Monday, October 26, 2009

Newly Released ICE Memorandum Admits US Citizens in ICE Custody



On November 6, 2008 James Hayes, Jr., Director of Detention and Removal Operations (DRO) for Immigration and Customs Enforcement (ICE), signed a memorandum “Superseding Guidance on Reporting and Investigating Claims to United States Citizenship.http://www.governmentillegals.org/HayesUSCMemo110608.PDF” (Among the many Obama holdovers of policy and personnel from the Bush administration are the folks running ICE, including Hayes, presently "Acting" in this same position.)


The memorandum spells out the procedures DRO agents are supposed to follow when they are holding U.S. citizens, a situation the memorandum acknowledges is especially likely to occur when DRO officers are “exercising authority under section 287 of the Immigration and Nationality Act, 8 U.S.C.S. §1357,” a provision authorizing local law enforcement agencies to detain aliens, not U.S. citizens. Section 287 has been associated with numerous egregious law-breaking acts by local police officers and sheriff's officers, as well as by ICE agents, including the deportation of US citizens through classifications initiated in state prisons and county jails.

I recently received the document in partial response to a FOIA request for ICE documents pertaining to Mark Lyttle, a U.S. citizen who was born in North Carolina. Last fall ICE agents invented a name for him and signed documents indicating he was born in Mexico, even though their own reports from various databases clearly stated that Mark was a U.S. citizen and born in the United States. (For more on Mark's case, read here.)

The two-page memorandum reveals the following:

+ While ICE public affairs officers were telling reporters ICE was "never" detaining U.S. citizens, ICE Operations officials were telling its detention and removal officers, here's what you should do to stop detaining U.S. citizens.

+ ICE officers are supposed to be investigating whether people who may not know they are U.S. citizens are indeed U.S. citizens. In the cases I have studied, agents do not do this, and they ignore hard evidence of US citizenship that arises in this research. (The file ICE had for Mark included printouts from federal and state law enforcement databases indicating in numerous places that he was a US citizen and that he was born in the United States.)

+ ICE is violating its policies on classifying documents. This “law enforcement sensitive” classification may be used only when the release of the document “could cause harm to a person's privacy or welfare, adversely impact economic or industrial institutions, or compromise programs or operations essential to the safeguarding of our national interests.” (See Department of Homeland Security Management Directive System's classification “For Official Use Only.”.)

None of the above apply to a memorandum protecting the civil rights of U.S. citizens.

This rule states further: "Information shall not be designated FOUO [this includes "law enforcement sensitive"] in order to conceal government negligence, ineptitude, illegalities, or other disreputable circumstances embarrassing to a government agency.”

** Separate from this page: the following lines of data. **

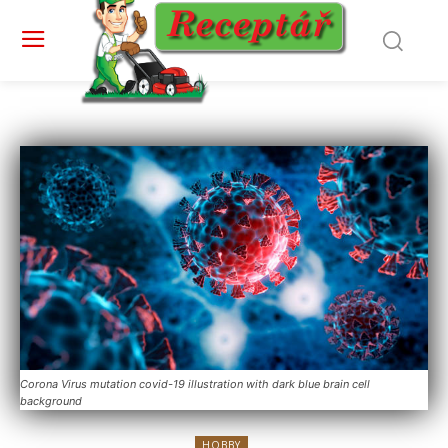
Corona Virus mutation covid-19 illustration with dark blue brain cell
background
HOBBY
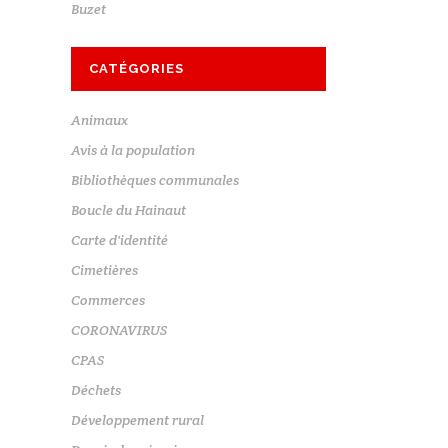
Buzet
CATÉGORIES
Animaux
Avis à la population
Bibliothèques communales
Boucle du Hainaut
Carte d'identité
Cimetières
Commerces
CORONAVIRUS
CPAS
Déchets
Développement rural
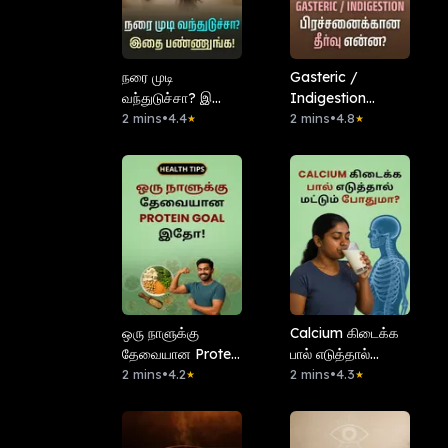
நரை முடி
Gasteric /
வந்துடுச்சா? இதை
Indigestion
பண்ணுங்க!
2 mins
•
4.4
பிரச்சனைக்கான
2 mins
•
4.8
★
★
தீர்வு என்ன?
ஒரு நாளுக்கு
Calcium கிடைக்க
தேவையான Protein
பால் எடுத்தால்
Goal இதோ!
2 mins
•
4.2
மட்டும் போதுமா?
2 mins
•
4.3
★
★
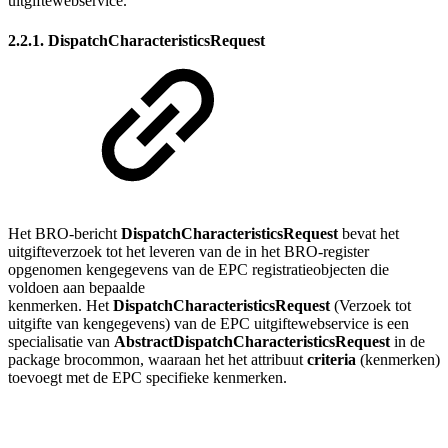
uitgiftewebservice.
2.2.1. DispatchCharacteristicsRequest
Het BRO-bericht
DispatchCharacteristicsRequest
bevat het
uitgifteverzoek tot het leveren van de in het BRO-register
opgenomen kengegevens van de EPC registratieobjecten die
voldoen aan bepaalde
kenmerken.
Het
DispatchCharacteristicsRequest
(Verzoek tot
uitgifte van kengegevens) van de EPC uitgiftewebservice is een
specialisatie van
AbstractDispatchCharacteristicsRequest
in de
package brocommon, waaraan het het attribuut
criteria
(kenmerken)
toevoegt met de EPC specifieke kenmerken.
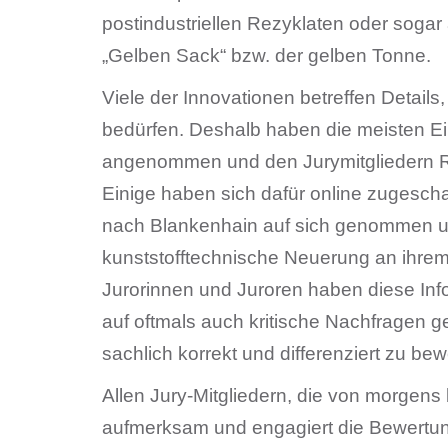
postindustriellen Rezyklaten oder soga
„Gelben Sack“ bzw. der gelben Tonne.
Viele der Innovationen betreffen Details,
bedürfen. Deshalb haben die meisten E
angenommen und den Jurymitgliedern R
Einige haben sich dafür online zugescha
nach Blankenhain auf sich genommen und 
kunststofftechnische Neuerung an ihrem
Jurorinnen und Juroren haben diese Inf
auf oftmals auch kritische Nachfragen g
sachlich korrekt und differenziert zu bew
Allen Jury-Mitgliedern, die von morgen
aufmerksam und engagiert die Bewert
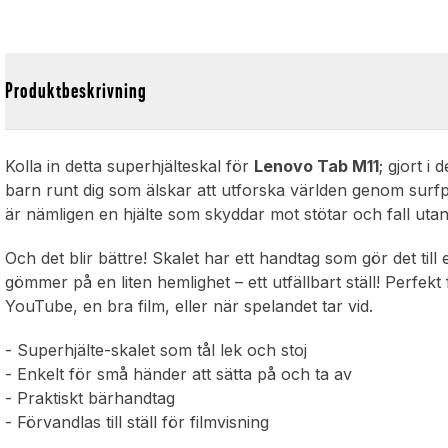
Produktbeskrivning
Kolla in detta superhjälteskal för
Lenovo Tab M11
; gjort i
barn runt dig som älskar att utforska världen genom surfpl
är nämligen en hjälte som skyddar mot stötar och fall utan
Och det blir bättre! Skalet har ett handtag som gör det till
gömmer på en liten hemlighet – ett utfällbart ställ! Perfekt
YouTube, en bra film, eller när spelandet tar vid.
- Superhjälte-skalet som tål lek och stoj
- Enkelt för små händer att sätta på och ta av
- Praktiskt bärhandtag
- Förvandlas till ställ för filmvisning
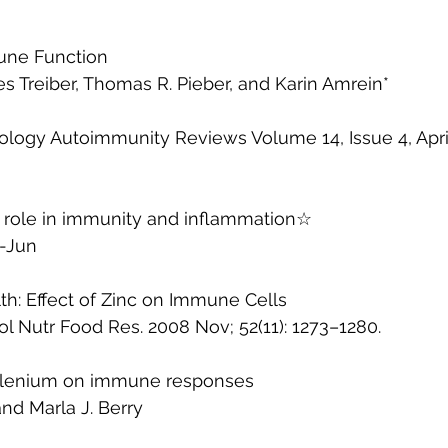
une Function 
ies Treiber, Thomas R. Pieber, and Karin Amrein* 
ology Autoimmunity Reviews Volume 14, Issue 4, Apri
s role in immunity and inflammation☆ 
-Jun
h: Effect of Zinc on Immune Cells 
 Nutr Food Res. 2008 Nov; 52(11): 1273–1280. 
selenium on immune responses 
nd Marla J. Berry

Prohibiting public disclosure of rules that protect the rights of U.S. citizens has no legitimate law enforcement purpose. Its only function is to allow ICE to deny it is deporting US citizens and to deny those in ICE custody knowledge of their due process rights.

Should ICE be commended for issuing a memorandum in which it is attempting to encourage more care on the part of its agents? This is tempting, if one lives in the land of Sheriff Joe Arpaio. For those of us who still remember the U.S. Constitution, this document should be a call to action.

The only honorable and legally valid memorandum from an agency aware that when it tries to implement a law designed to deport criminal aliens it demonstrably risks deporting U.S. citizens, i.e., kidnapping, is one to Congress urging the repeal of 287: "We cannot enforce this law without violating the due process rights of U.S. citizens. Therefore, we are requesting that Congress repeal 287 g and provide full due process protections to everyone in removal proceedings."

Of course Congress can also do this itself, or it can wait and allow US citizens to be rendered stateless while wasting taxpayer money on the lawsuits across the country as these situations are remedied.

(For more on the illicit actions from 287g operations, see "The Policies and Politics of Local Immigration Enforcement Laws," issued by University of North Carolina and the North Carolina ACLU in February 2009 and "Forcing Our Blues Into Gray Areas: Local Police and Federal Immigration Enforcement," a report by Appleseed, revised January, 2008.)